- What is needed -
Each record should be copied exactly into the answer, and no picture should go with it.

- Records provided -
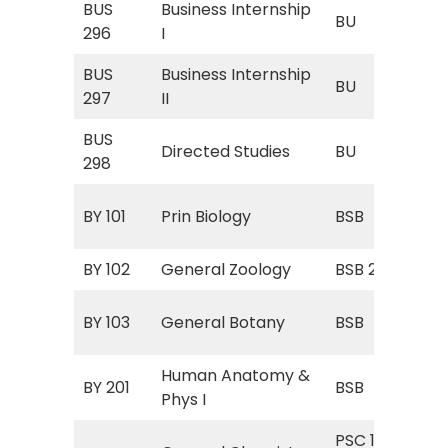
BUS
Business Internship
BU 
BU
296
I
Int
BUS
Business Internship
BU 
BU
297
II
Int
BUS
BU 
Directed Studies
BU
298
Stu
BSB
BY 101
Prin Biology
BSB
Bio
BY 102
General Zoology
BSB 252
Zoo
BSB
BY 103
General Botany
BSB
Bot
Human Anatomy &
BSB
BY 201
BSB
Phys I
I)
PSC 111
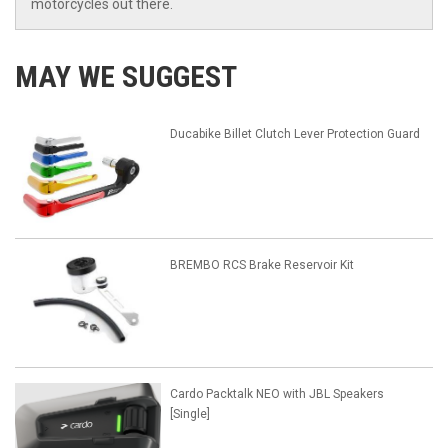
motorcycles out there.
MAY WE SUGGEST
Ducabike Billet Clutch Lever Protection Guard
BREMBO RCS Brake Reservoir Kit
Cardo Packtalk NEO with JBL Speakers
[Single]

- Exercise solution -
BUS
Business Internship
BU 
BU
296
I
Int
BUS
Business Internship
BU 
BU
297
II
Int
BUS
BU 
Directed Studies
BU
298
Stu
BSB
BY 101
Prin Biology
BSB
Bio
BY 102
General Zoology
BSB 252
Zoo
BSB
BY 103
General Botany
BSB
Bot
Human Anatomy &
BSB
BY 201
BSB
Phys I
I)
PSC 111
motorcycles out there.
MAY WE SUGGEST
Ducabike Billet Clutch Lever Protection Guard
BREMBO RCS Brake Reservoir Kit
Cardo Packtalk NEO with JBL Speakers
[Single]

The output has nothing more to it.